Heute begann der Tag mit Chantal Akermans
Sex-und-Holocaust-Boulevardkomödie "Demain, on déménage".
Früher begann er mit einer Schusswunde, aber da war ohnehin alles besser.
Es gibt einen Plot, etwas in der Art jedenfalls. Wir haben Charlotte, die
eine erotische Geschichte erzählen soll, in irgendjemandes Auftrag und
sich von ihrer Mutter, mit der sie eine Wohnung teilt, schmutzige Wörter
einflüstern lässt. Die Wohnung, die erotische Geschichte, das sind
die roten Fäden des Films, der besser ein Theaterstück geworden
wäre (aber gewiss auch kein gutes). Gelegentlich kommt der Holocaust
ins Spiel, etwa in Gestalt von Samuel Popernick, Immobilienmakler von der
traurigen Gestalt. Er hat seine Familie in Polen verloren. Der Geruch des
Fungizids in der Wohnung erinnert ihn an Polen. Ist das mehr als eine
törichte Frivolität? Ich wüsste nicht, warum. Dann spielt
er Klavier.
Charlottes Mutter Catherine ist Klavierlehrerin, im Grunde ein weiterer
roter Faden: die Musik. Mal vom Klavier (das in der ersten Einstellung durchs
Bild schwebt), mal aus dem CD-Player, mal tanzen die Leute, die kommen, sich
die Wohnung zu besichtigen, zur Musik. Einer hat etwas gegen Beethoven, seine
Frau liebt Beethoven, dann verlässt er seine Frau. Eine andere Frau,
sie hat jeden Tag Sex, bekommt ihr Kind in der Wohnung.
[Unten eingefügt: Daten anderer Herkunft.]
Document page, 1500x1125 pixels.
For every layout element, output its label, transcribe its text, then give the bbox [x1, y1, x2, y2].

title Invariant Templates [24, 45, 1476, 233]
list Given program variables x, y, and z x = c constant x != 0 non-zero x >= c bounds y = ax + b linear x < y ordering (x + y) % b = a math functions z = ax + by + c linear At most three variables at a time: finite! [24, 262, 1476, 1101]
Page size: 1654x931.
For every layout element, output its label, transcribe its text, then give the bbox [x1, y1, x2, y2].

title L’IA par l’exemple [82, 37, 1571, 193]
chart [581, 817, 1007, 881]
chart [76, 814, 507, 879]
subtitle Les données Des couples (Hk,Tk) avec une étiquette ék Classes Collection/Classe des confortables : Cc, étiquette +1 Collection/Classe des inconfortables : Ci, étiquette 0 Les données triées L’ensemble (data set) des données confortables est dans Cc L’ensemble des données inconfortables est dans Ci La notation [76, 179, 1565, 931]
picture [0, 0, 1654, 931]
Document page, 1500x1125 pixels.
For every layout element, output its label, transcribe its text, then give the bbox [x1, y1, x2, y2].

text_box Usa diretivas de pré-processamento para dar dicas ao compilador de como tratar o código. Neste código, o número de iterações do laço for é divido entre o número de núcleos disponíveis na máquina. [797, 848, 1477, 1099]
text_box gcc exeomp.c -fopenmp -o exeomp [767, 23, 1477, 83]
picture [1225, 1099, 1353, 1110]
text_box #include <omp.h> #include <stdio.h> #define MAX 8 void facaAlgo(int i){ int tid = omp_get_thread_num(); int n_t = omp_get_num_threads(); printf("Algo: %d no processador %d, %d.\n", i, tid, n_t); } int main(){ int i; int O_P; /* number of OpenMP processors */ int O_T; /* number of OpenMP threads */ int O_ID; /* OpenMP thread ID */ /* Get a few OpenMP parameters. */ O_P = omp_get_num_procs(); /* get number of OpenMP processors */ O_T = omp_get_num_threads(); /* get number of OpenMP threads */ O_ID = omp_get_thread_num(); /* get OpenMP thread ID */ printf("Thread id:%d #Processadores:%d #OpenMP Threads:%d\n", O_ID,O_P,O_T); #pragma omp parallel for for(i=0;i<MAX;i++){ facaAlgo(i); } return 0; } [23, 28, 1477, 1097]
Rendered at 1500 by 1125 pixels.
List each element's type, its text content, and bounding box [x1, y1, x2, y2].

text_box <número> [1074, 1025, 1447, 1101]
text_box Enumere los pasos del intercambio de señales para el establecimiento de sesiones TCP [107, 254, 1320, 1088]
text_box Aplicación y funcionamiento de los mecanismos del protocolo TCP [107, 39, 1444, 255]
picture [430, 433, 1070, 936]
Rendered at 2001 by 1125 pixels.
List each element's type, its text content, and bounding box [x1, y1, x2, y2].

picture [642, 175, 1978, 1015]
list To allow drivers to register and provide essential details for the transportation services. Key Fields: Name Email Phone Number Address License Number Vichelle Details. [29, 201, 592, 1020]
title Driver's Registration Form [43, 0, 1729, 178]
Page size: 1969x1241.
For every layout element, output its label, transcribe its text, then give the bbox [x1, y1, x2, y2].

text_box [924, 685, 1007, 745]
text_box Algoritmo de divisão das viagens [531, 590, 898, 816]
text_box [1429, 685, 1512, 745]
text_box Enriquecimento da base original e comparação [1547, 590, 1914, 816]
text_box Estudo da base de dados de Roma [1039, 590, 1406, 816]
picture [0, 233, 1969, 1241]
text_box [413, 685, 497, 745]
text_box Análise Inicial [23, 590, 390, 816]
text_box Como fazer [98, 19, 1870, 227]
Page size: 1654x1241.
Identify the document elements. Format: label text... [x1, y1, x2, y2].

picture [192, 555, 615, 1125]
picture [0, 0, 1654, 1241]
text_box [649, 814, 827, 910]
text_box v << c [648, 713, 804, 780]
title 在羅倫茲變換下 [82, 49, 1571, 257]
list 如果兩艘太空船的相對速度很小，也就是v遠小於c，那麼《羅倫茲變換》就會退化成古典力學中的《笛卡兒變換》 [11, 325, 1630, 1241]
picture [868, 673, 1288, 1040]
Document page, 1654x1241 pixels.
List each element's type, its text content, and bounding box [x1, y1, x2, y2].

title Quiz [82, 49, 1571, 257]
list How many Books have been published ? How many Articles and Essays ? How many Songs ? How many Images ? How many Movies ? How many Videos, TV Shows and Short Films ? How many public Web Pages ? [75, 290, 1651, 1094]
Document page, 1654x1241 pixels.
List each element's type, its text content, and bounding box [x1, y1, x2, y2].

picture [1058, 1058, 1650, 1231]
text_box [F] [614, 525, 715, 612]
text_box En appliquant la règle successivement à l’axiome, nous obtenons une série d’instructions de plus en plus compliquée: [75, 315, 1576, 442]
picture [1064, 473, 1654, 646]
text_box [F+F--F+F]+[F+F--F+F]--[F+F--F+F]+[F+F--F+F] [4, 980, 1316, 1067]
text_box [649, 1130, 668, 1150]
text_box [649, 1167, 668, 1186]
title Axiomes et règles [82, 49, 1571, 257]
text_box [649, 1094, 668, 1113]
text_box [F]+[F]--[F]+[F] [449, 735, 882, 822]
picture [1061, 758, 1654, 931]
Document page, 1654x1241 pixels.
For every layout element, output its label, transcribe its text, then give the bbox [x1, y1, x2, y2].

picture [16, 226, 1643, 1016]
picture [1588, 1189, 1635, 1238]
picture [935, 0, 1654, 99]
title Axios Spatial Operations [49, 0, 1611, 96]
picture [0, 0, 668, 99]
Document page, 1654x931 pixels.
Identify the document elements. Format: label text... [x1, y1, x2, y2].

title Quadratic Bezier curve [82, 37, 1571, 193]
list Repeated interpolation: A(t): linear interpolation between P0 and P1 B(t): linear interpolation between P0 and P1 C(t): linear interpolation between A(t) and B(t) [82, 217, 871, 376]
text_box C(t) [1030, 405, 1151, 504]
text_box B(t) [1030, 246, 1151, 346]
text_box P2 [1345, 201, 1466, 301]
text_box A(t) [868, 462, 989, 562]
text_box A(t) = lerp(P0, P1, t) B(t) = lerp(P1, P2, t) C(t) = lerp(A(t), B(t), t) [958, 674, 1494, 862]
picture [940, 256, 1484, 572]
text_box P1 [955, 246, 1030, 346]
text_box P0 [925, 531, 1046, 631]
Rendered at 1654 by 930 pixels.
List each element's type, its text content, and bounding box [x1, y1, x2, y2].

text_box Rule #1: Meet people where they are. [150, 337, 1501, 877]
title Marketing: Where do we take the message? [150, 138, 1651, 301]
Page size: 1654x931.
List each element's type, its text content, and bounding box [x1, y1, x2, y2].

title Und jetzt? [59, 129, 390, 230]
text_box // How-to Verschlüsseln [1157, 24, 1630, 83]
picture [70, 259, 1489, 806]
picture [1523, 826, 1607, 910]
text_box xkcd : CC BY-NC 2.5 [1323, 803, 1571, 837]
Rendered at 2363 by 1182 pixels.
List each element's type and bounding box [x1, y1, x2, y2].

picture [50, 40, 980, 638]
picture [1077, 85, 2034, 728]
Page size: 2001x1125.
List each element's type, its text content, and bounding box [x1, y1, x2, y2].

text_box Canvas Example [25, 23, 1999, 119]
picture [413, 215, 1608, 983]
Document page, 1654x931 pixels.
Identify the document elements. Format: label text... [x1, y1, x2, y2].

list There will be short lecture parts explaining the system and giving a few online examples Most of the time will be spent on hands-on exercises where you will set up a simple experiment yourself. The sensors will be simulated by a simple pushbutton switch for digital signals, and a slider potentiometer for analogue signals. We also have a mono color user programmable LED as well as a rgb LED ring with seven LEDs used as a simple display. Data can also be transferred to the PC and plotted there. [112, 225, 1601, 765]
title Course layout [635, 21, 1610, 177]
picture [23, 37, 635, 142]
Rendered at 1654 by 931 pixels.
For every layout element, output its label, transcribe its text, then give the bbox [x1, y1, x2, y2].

Der alten, denn eine
neue wird ja gesucht. Im Café belauscht Charlotte Gespräche und
übernimmt sie in ihre Geschichte. In einer weiteren Wohnung, die sie
sich mit einer anderen Frau teilt, lauscht sie an den Wänden, Sex rechts,
Sex links, eifrig ins Notebook getippt. Ach ja, Charlottes Vater ist gerade
gestorben, Catherine bewahrt in einem Koffer Unterhosen, Hemd, Krawatte,
Rasierzeug etc. als Andenken. Der Mann, der seine Frau verlässt, wird
den Koffer an sich nehmen. Später bringt er ihn zurück.
Klingt nach einem Durcheinander? Das ist es, weiß Gott. Aber
eines mit Tempo. Irgendwie hat Chantal Akerman die Idee, dass Komik von selbst
entsteht durch Beschleunigung zum einen und ständige Wiederholung zum
anderen des Unkomischen. Das ist ein Irrtum. Es gibt einen einzigen recht
hübschen Gag, dem als running gag allerdings auch rasch die Puste ausgeht:
Bei jeder Wohnungsbesichtigung - es gibt eine ganze Reihe - öffnet einer
den Kühlschrank, stellt erstaunt fest: Er ist leer. Replik: Man kann
ihn füllen. Wer weiß, vielleicht wäre der Film gerne eine
Screwball-Comedy. Er ist es nicht. Leid tut einem Sylvie Testud, die hier
zu Gekasper gezwungen wird, weit unter ihrem darstellerischen Niveau. Am
Ende zieht im übrigen die Mutter aus, die Frau, die jeden Tag Sex hatte,
trennt sich von ihrem Freund und zieht ein, mit Kind. Das ist wohl eine
feministische Pointe.
In der Reihe vor mir leises Schnarchen. Neid.